● DATA:
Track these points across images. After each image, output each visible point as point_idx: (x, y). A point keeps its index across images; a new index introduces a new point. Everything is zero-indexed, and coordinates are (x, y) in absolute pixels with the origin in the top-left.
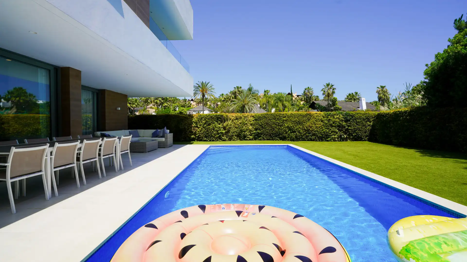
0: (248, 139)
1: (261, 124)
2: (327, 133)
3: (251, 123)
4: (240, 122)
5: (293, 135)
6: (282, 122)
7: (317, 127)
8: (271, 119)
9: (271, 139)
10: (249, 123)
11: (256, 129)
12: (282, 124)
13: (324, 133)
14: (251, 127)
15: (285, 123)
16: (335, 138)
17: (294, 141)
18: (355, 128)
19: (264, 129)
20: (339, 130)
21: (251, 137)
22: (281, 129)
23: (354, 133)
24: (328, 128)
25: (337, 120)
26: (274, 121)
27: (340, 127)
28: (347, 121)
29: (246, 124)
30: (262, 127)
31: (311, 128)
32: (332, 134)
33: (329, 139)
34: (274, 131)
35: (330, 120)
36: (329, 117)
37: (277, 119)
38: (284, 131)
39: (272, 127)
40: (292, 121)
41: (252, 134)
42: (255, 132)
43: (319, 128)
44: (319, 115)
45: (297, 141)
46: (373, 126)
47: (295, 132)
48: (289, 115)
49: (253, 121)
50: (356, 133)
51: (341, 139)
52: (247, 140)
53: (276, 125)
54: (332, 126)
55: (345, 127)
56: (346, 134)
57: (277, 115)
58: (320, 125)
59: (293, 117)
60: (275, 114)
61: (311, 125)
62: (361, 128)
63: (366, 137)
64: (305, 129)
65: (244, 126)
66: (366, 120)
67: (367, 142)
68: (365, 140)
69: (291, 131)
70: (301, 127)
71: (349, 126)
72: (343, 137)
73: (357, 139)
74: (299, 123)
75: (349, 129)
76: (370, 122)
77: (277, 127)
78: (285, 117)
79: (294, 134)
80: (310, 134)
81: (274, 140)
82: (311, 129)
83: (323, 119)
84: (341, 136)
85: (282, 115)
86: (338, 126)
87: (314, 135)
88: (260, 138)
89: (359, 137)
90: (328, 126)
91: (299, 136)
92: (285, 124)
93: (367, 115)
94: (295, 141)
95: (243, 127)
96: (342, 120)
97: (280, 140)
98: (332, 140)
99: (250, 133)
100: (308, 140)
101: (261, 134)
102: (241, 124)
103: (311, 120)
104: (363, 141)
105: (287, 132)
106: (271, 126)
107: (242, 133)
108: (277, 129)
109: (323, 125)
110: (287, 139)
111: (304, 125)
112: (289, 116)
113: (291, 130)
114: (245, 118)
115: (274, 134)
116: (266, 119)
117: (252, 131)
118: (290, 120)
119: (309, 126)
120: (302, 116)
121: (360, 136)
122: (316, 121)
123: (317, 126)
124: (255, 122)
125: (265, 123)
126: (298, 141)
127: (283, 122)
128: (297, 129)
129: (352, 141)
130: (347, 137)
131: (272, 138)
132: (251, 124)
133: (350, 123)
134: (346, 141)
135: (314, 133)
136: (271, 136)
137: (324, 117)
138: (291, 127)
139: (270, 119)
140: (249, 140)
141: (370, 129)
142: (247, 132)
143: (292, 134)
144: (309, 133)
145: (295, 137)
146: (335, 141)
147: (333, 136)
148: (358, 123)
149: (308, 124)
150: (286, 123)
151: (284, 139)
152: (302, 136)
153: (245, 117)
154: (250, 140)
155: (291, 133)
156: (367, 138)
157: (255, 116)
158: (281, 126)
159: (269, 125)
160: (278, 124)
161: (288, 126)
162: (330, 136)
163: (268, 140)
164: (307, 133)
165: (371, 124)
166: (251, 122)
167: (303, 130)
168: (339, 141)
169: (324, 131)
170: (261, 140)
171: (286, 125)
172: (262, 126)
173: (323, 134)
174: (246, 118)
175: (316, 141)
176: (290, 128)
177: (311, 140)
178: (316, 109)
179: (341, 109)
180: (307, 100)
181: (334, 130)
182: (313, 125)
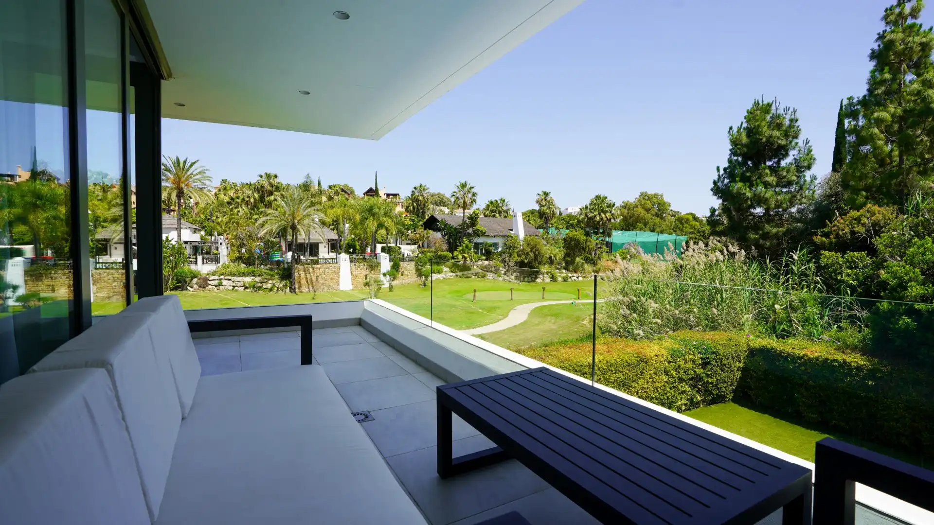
24: (674, 387)
32: (679, 398)
43: (660, 389)
58: (662, 383)
74: (623, 384)
90: (675, 382)
109: (666, 382)
123: (657, 384)
149: (640, 384)
173: (664, 403)
178: (439, 230)
179: (484, 233)
180: (419, 209)
181: (683, 389)
182: (650, 385)
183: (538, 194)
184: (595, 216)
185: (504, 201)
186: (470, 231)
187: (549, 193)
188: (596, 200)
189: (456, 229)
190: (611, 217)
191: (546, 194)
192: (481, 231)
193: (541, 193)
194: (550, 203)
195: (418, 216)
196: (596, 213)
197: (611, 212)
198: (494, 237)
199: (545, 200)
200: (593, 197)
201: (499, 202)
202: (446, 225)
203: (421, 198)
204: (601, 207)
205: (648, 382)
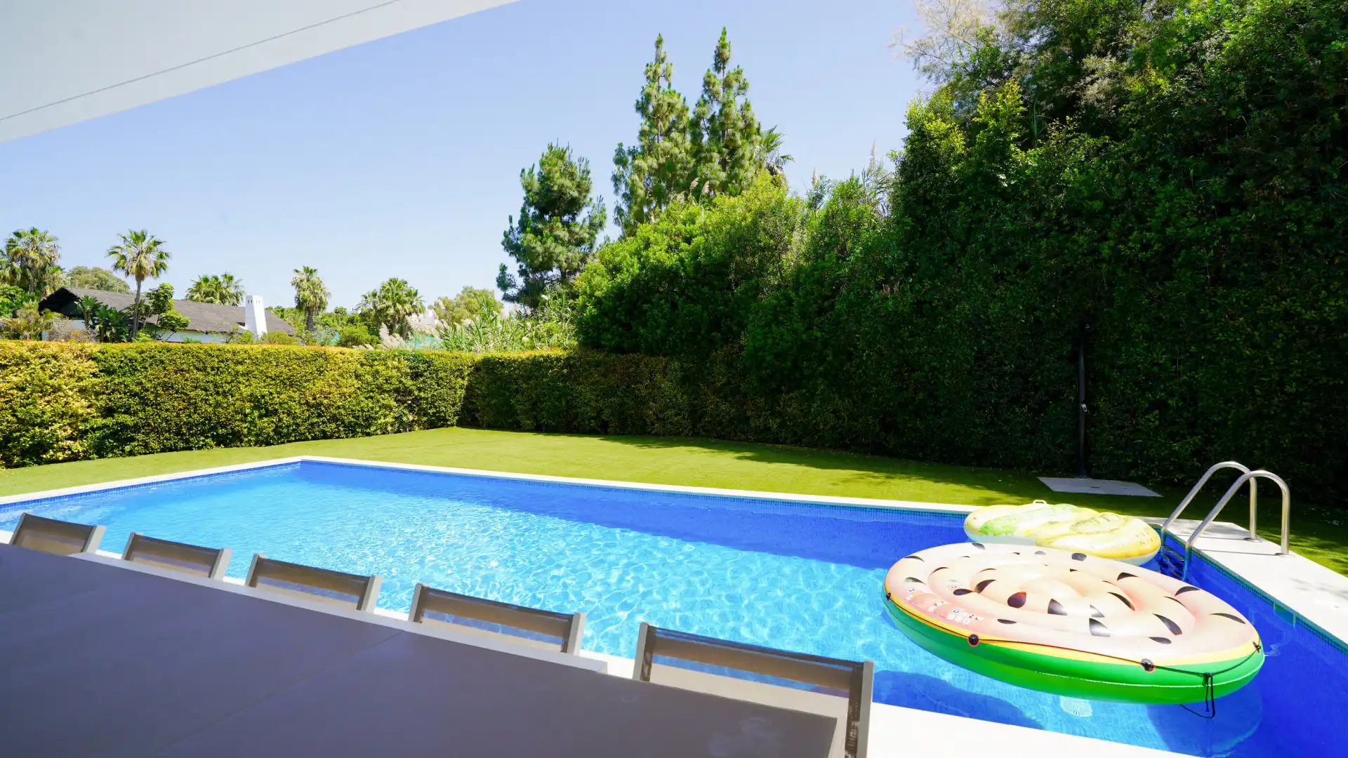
0: (60, 456)
1: (137, 389)
2: (368, 411)
3: (81, 384)
4: (15, 379)
5: (267, 425)
6: (229, 379)
7: (344, 394)
8: (185, 366)
9: (181, 445)
10: (73, 382)
11: (108, 412)
12: (229, 387)
13: (363, 411)
14: (85, 403)
15: (239, 382)
16: (387, 424)
17: (268, 444)
18: (434, 395)
19: (150, 408)
20: (397, 401)
21: (77, 446)
22: (225, 405)
23: (430, 408)
24: (371, 398)
25: (394, 372)
26: (199, 375)
27: (401, 393)
28: (416, 376)
29: (56, 389)
30: (144, 402)
31: (326, 398)
32: (380, 413)
33: (373, 429)
34: (195, 413)
35: (377, 372)
36: (376, 363)
37: (213, 369)
38: (237, 412)
39: (190, 398)
40: (267, 377)
41: (86, 432)
42: (100, 421)
43: (350, 396)
44: (351, 359)
45: (278, 444)
46: (469, 388)
47: (275, 412)
48: (259, 356)
49: (94, 375)
50: (436, 407)
51: (402, 426)
52: (57, 461)
53: (206, 390)
54: (382, 391)
55: (410, 393)
56: (412, 410)
57: (210, 355)
58: (352, 389)
59: (271, 362)
60: (202, 351)
61: (327, 389)
63: (455, 416)
64: (307, 403)
65: (41, 398)
66: (456, 374)
68: (452, 425)
69: (263, 411)
70: (296, 395)
71: (420, 389)
72: (405, 419)
73: (436, 422)
74: (291, 383)
75: (421, 398)
76: (463, 378)
77: (210, 397)
78: (241, 363)
79: (273, 422)
80: (322, 417)
81: (190, 449)
82: (325, 401)
83: (361, 371)
84: (400, 417)
85: (229, 356)
86: (397, 391)
87: (334, 419)
88: (127, 448)
89: (439, 418)
90: (373, 392)
91: (288, 427)
92: (241, 386)
93: (458, 362)
94: (273, 444)
95: (33, 403)
96: (407, 374)
97: (218, 445)
98: (379, 432)
99: (76, 429)
100: (314, 438)
101: (136, 428)
102: (23, 389)
103: (328, 375)
104: (448, 426)
105: (246, 415)
106: (186, 394)
107: (27, 431)
108: (210, 405)
109: (359, 388)
110: (246, 439)
111: (304, 387)
112: (257, 358)
113: (262, 408)
114: (48, 362)
115: (197, 425)
116: (164, 368)
117: (85, 421)
118: (261, 372)
119: (322, 392)
120: (300, 359)
121: (443, 414)
122: (341, 375)
123: (345, 390)
124: (107, 382)
125: (159, 384)
126: (283, 443)
127: (232, 381)
128: (280, 404)
129: (425, 428)
130: (413, 421)
131: (187, 441)
132: (82, 391)
133: (424, 382)
134: (410, 431)
135: (335, 415)
136: (183, 435)
137: (362, 365)
138: (263, 397)
139: (182, 370)
140: (64, 461)
141: (462, 396)
142: (56, 426)
143: (265, 419)
144: (319, 416)
145: (273, 431)
147: (382, 420)
148: (440, 381)
149: (317, 385)
150: (244, 384)
151: (229, 439)
152: (298, 425)
153: (46, 359)
154: (74, 457)
155: (260, 417)
156: (457, 418)
157: (102, 357)
158: (225, 394)
159: (177, 392)
160: (216, 386)
161: (251, 395)
162: (375, 419)
163: (165, 449)
164: (312, 413)
165: (466, 383)
166: (81, 379)
167: (301, 404)
168: (397, 432)
169: (362, 405)
170: (131, 453)
171: (246, 391)
172: (141, 398)
173: (358, 416)
174: (54, 362)
175: (338, 438)
176: (258, 401)
177: (325, 436)
178: (80, 316)
179: (185, 325)
180: (27, 277)
181: (385, 402)
182: (333, 389)
183: (297, 271)
184: (388, 307)
185: (231, 278)
186: (154, 319)
187: (315, 270)
188: (390, 284)
189: (121, 313)
190: (412, 310)
191: (310, 272)
192: (178, 321)
193: (301, 270)
194: (315, 287)
195: (26, 289)
196: (390, 303)
197: (411, 303)
198: (207, 333)
199: (308, 280)
200: (386, 280)
201: (221, 279)
202: (95, 307)
203: (32, 255)
204: (397, 294)
205: (330, 386)
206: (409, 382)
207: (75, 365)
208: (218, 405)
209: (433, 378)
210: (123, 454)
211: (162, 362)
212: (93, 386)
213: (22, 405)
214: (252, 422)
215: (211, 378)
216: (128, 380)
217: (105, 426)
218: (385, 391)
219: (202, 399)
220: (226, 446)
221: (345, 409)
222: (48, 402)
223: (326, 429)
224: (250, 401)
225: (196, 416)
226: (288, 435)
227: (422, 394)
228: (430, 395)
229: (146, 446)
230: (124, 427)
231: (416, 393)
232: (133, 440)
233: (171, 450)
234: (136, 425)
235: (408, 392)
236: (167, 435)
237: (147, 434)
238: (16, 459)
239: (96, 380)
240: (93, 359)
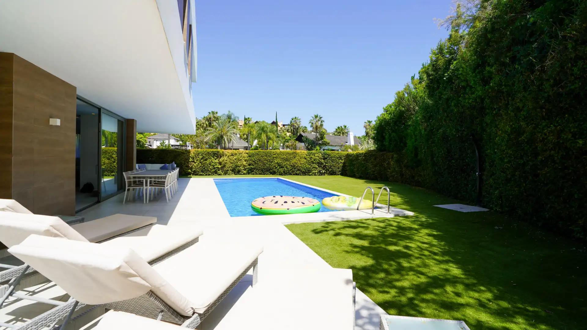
0: (242, 173)
1: (254, 160)
2: (309, 168)
4: (235, 158)
5: (281, 170)
6: (272, 158)
7: (301, 163)
8: (263, 155)
9: (263, 173)
10: (244, 159)
11: (250, 165)
12: (272, 160)
13: (307, 168)
14: (245, 163)
15: (275, 159)
16: (315, 173)
17: (282, 175)
18: (331, 165)
19: (256, 165)
20: (318, 166)
21: (245, 172)
23: (330, 169)
24: (310, 165)
25: (317, 158)
26: (266, 157)
27: (320, 164)
28: (324, 159)
29: (241, 160)
30: (255, 163)
32: (313, 169)
33: (311, 173)
35: (311, 157)
36: (311, 155)
37: (269, 156)
38: (274, 167)
39: (264, 163)
40: (281, 158)
41: (246, 169)
42: (248, 167)
43: (303, 164)
44: (303, 154)
45: (284, 175)
46: (344, 163)
47: (283, 167)
48: (279, 153)
49: (247, 157)
50: (332, 169)
51: (321, 174)
52: (241, 174)
53: (267, 161)
55: (323, 163)
56: (324, 169)
57: (268, 153)
58: (304, 162)
59: (282, 154)
61: (296, 162)
62: (335, 164)
63: (339, 172)
64: (291, 165)
66: (339, 158)
67: (340, 176)
70: (288, 163)
71: (326, 163)
72: (321, 172)
73: (333, 173)
74: (287, 160)
75: (327, 166)
76: (342, 160)
78: (275, 155)
79: (283, 170)
80: (296, 169)
81: (265, 174)
82: (296, 165)
83: (306, 157)
84: (320, 171)
85: (272, 153)
86: (318, 163)
87: (299, 170)
88: (253, 173)
90: (310, 163)
91: (287, 171)
95: (237, 163)
96: (321, 158)
97: (271, 174)
98: (313, 175)
99: (244, 168)
100: (294, 175)
101: (254, 169)
102: (236, 160)
103: (296, 158)
104: (337, 175)
105: (277, 167)
107: (237, 168)
108: (268, 165)
109: (306, 162)
110: (277, 173)
111: (290, 161)
113: (280, 166)
115: (266, 169)
116: (259, 156)
117: (246, 166)
118: (279, 157)
119: (295, 163)
120: (289, 154)
121: (334, 171)
122: (300, 158)
123: (302, 162)
125: (258, 159)
128: (284, 165)
129: (329, 175)
130: (325, 172)
131: (264, 173)
133: (327, 161)
134: (324, 175)
136: (263, 171)
137: (307, 155)
138: (280, 163)
141: (342, 165)
142: (241, 167)
145: (283, 172)
146: (315, 175)
147: (314, 171)
148: (333, 161)
149: (294, 161)
151: (274, 173)
152: (289, 171)
153: (240, 154)
154: (244, 174)
155: (280, 168)
157: (249, 153)
158: (271, 162)
159: (261, 161)
160: (269, 160)
162: (312, 171)
163: (260, 174)
164: (293, 168)
165: (343, 162)
166: (245, 158)
168: (319, 175)
169: (307, 166)
170: (253, 174)
171: (276, 162)
173: (306, 170)
176: (279, 164)
177: (297, 174)
181: (315, 166)
182: (298, 162)
205: (297, 161)
206: (323, 161)
207: (244, 155)
208: (270, 165)
209: (330, 160)
210: (252, 174)
211: (259, 154)
212: (247, 159)
213: (236, 163)
214: (278, 169)
215: (268, 158)
216: (253, 158)
217: (249, 168)
218: (314, 163)
219: (267, 163)
220: (273, 175)
221: (302, 167)
222: (240, 162)
223: (297, 173)
224: (277, 164)
225: (265, 167)
226: (287, 173)
227: (327, 164)
228: (329, 165)
229: (256, 173)
230: (252, 168)
231: (325, 164)
232: (254, 171)
233: (261, 174)
234: (254, 168)
235: (322, 163)
236: (260, 171)
237: (256, 170)
238: (236, 173)
239: (248, 158)
240: (248, 154)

● TASK DETAILS: Please copy out the lines of the records starting at the line containing "183: (538, 194)" and ending at the line containing "77: (210, 397)", both included, without any pictures.

● THE COMPLETED TASK:
183: (538, 194)
184: (595, 216)
185: (504, 201)
186: (470, 231)
187: (549, 193)
188: (596, 200)
189: (456, 229)
190: (611, 217)
191: (546, 194)
192: (481, 231)
193: (541, 193)
194: (550, 203)
195: (418, 216)
196: (596, 213)
197: (611, 212)
198: (494, 237)
199: (545, 200)
200: (593, 197)
201: (499, 202)
202: (446, 225)
203: (421, 198)
204: (601, 207)
205: (648, 382)
0: (60, 456)
1: (137, 389)
2: (368, 411)
3: (81, 384)
4: (15, 379)
5: (267, 425)
6: (229, 379)
7: (344, 394)
8: (185, 366)
9: (181, 445)
10: (73, 382)
11: (108, 412)
12: (229, 387)
13: (363, 411)
14: (85, 403)
15: (239, 382)
16: (387, 424)
17: (268, 444)
18: (434, 395)
19: (150, 408)
20: (397, 401)
21: (77, 446)
22: (225, 405)
23: (430, 408)
24: (371, 398)
25: (394, 372)
26: (199, 375)
27: (401, 393)
28: (416, 376)
29: (56, 389)
30: (144, 402)
31: (326, 398)
32: (380, 413)
33: (373, 429)
34: (195, 413)
35: (377, 372)
36: (376, 363)
37: (213, 369)
38: (237, 412)
39: (190, 398)
40: (267, 377)
41: (86, 432)
42: (100, 421)
43: (350, 396)
44: (351, 359)
45: (278, 444)
46: (469, 388)
47: (275, 412)
48: (259, 356)
49: (94, 375)
50: (436, 407)
51: (402, 426)
52: (57, 461)
53: (206, 390)
54: (382, 391)
55: (410, 393)
56: (412, 410)
57: (210, 355)
58: (352, 389)
59: (271, 362)
60: (202, 351)
61: (327, 389)
63: (455, 416)
64: (307, 403)
65: (41, 398)
66: (456, 374)
68: (452, 425)
69: (263, 411)
70: (296, 395)
71: (420, 389)
72: (405, 419)
73: (436, 422)
74: (291, 383)
75: (421, 398)
76: (463, 378)
77: (210, 397)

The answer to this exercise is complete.